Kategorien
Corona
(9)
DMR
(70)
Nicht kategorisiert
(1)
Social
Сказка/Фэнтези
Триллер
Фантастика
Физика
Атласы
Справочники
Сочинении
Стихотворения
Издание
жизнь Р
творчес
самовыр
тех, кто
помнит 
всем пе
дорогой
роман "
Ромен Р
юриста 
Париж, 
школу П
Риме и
──────────
* **Your assignment**
Can you set down every line of the items above, unchanged and in the same order?

* **Solution to this task**
Kategorien
Corona
(9)
DMR
(70)
Nicht kategorisiert
(1)
Social
Сказка/Фэнтези
Триллер
Фантастика
Физика
Атласы
Справочники
Сочинении
Стихотворения
Издание
жизнь Р
творчес
самовыр
тех, кто
помнит 
всем пе
дорогой
роман "
Ромен Р
юриста 
Париж, 
школу П
Риме и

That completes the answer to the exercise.